Lecture 1
Statistics and Samples

ABD 3e Chapter 1

Chris Merkord

Learning Objectives

  1. Understand the major goal of statistics

  2. Distinguish between a sample and a population

  3. Distinguish between an estimate and a parameter

  4. Identify why estimates from samples may deviate from parameters of populations

  5. Identify the properties of a good sample

What’s the point of statistics?

  • Goal: We want to learn about the world.

  • Challenge: We can’t look at the whole world.

  • Solution: Take a sample and generalize outward.

  • New Challenge: Samples deviate from the populations by Bad luck (sampling error) or Unrepresentative sampling (sampling bias)

Statistics’ fundamental obsession

Question:

How do we make inferences about the WORLD from our finite observations?

Answer:

Make models to account for the process of sampling and the associated hazards

Populations and samples

  • A population contains all the individuals units of interest

  • A sample is a subset of units taken from the population that we collect and analyze to learn about a population

Sample Units can be almost anything

Units are often individual organisms, but not always

Could be:

  • Groups of organisms (e.g. familes)

  • Similar parts on a single organisms (e.g. trichomes on a leaf)

  • Single parts across multiple organisms (e.g. beaks on birds)

  • Areas of land (e.g. vegetation quadrats)

  • Etc.

Parameters versus Estimates (1 of 2)

Parameters

  • Describe populations
  • Only known if you measure entire population
  • Parameters are fixed
  • Parameters are the world
  • Parameters are the truth

Statistics

  • Estimates of parameters
  • Inferred from samples
  • Are random variables
  • Change from one sample to the next

Sampling Bias and Sampling Error

Sampling bias

Systematic difference between estimates and parameters

Sampling error

Undirected deviation of estimates away from parameters.

Precision

How close estimates are to each other

Colored points are estimates from a sample.

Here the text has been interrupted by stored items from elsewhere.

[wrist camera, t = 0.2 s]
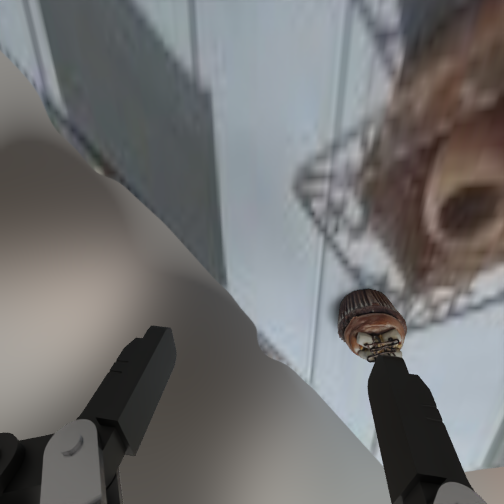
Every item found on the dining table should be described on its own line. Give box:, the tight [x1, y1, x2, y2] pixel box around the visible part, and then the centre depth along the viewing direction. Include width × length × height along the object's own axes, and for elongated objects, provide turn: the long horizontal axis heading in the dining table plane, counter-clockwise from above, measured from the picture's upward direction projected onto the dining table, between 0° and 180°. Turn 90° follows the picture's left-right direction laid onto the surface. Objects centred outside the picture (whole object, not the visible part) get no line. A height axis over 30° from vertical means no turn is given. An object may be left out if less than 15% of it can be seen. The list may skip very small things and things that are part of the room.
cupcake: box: [338, 289, 407, 362], centre depth 41 cm, size 10×10×10 cm
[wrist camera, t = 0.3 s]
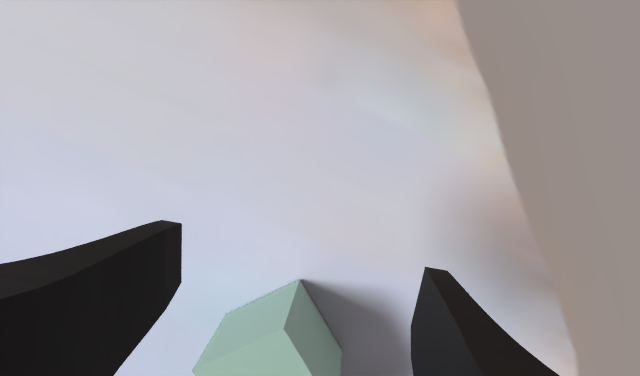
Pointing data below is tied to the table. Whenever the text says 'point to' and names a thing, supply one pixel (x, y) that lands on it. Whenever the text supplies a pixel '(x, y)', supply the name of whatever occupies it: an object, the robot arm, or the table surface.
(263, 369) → the green cube
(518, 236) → the table surface
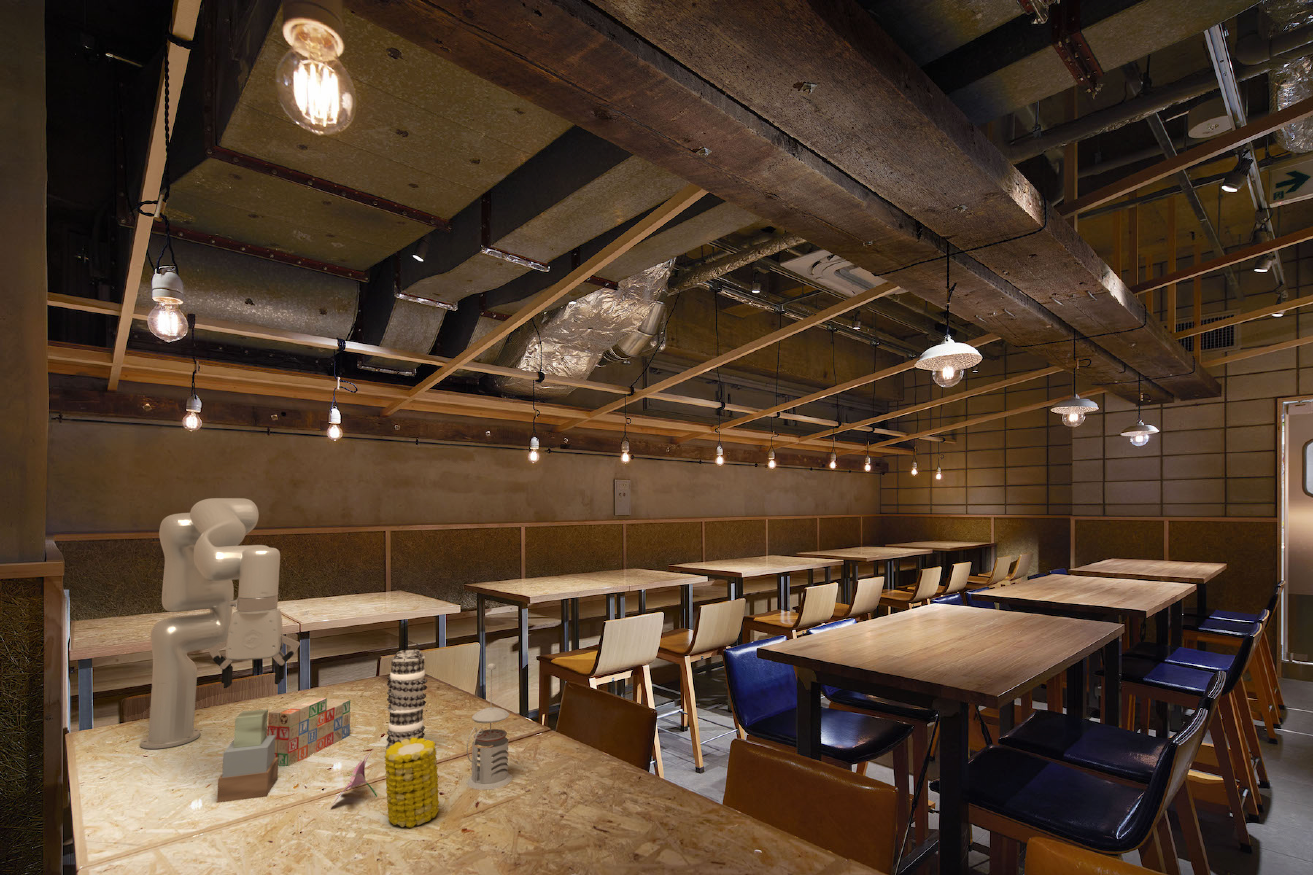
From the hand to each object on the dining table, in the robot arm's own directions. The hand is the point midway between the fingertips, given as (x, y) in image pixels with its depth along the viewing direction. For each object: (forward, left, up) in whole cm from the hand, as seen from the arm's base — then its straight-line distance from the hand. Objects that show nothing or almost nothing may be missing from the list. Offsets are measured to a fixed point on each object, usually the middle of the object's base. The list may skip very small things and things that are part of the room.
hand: (253, 684), depth 142 cm
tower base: (0, 0, -22) cm, 22 cm away
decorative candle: (-8, +31, -22) cm, 39 cm away
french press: (+12, +49, -22) cm, 55 cm away
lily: (+12, +23, -22) cm, 34 cm away
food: (+25, +34, -22) cm, 48 cm away
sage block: (0, 0, -12) cm, 12 cm away
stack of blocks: (-22, +8, -22) cm, 32 cm away
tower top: (+1, 0, -17) cm, 17 cm away
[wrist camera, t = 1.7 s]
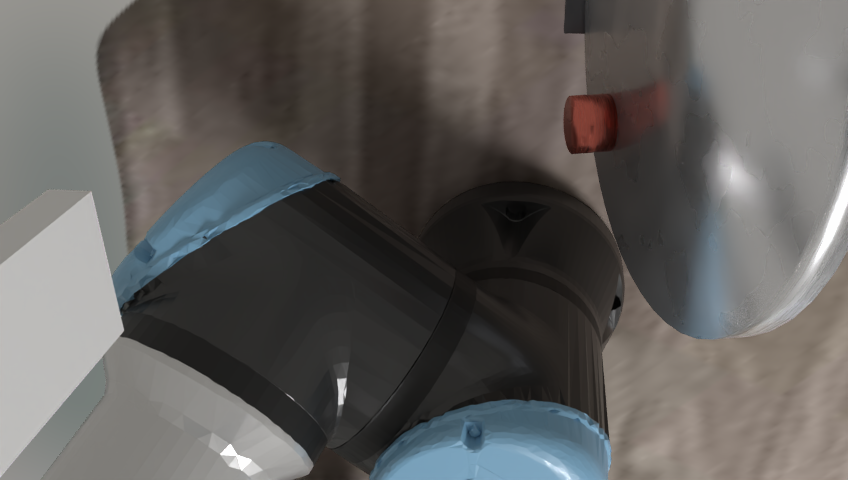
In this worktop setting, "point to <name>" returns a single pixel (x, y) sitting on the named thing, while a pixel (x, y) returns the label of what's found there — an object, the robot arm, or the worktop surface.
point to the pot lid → (720, 152)
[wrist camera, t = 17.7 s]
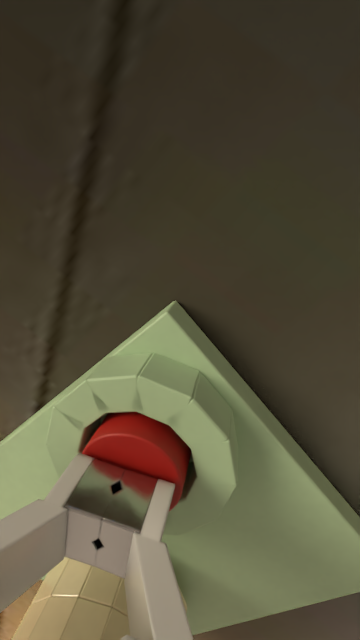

The Red X is the true parameter value.

Colored points are estimates from a sample. The Red X is the true parameter value.

Sampling bias

  • Systematic difference between a parameter and its estimate

  • Estimates from multiple samples tend to deviate from parameters in the same direction

  • Arises when samples aren’t representative

Source: Kevin C at https://skepticalscience.com/print.php?n=1366

Source: Kevin C at https://skepticalscience.com/print.php?n=1366

Volunteer Bias

Volunteers for a study are likely to be different, on average, from the population.

Examples:

  • Volunteers for sex surveys are more likely to be open about sex.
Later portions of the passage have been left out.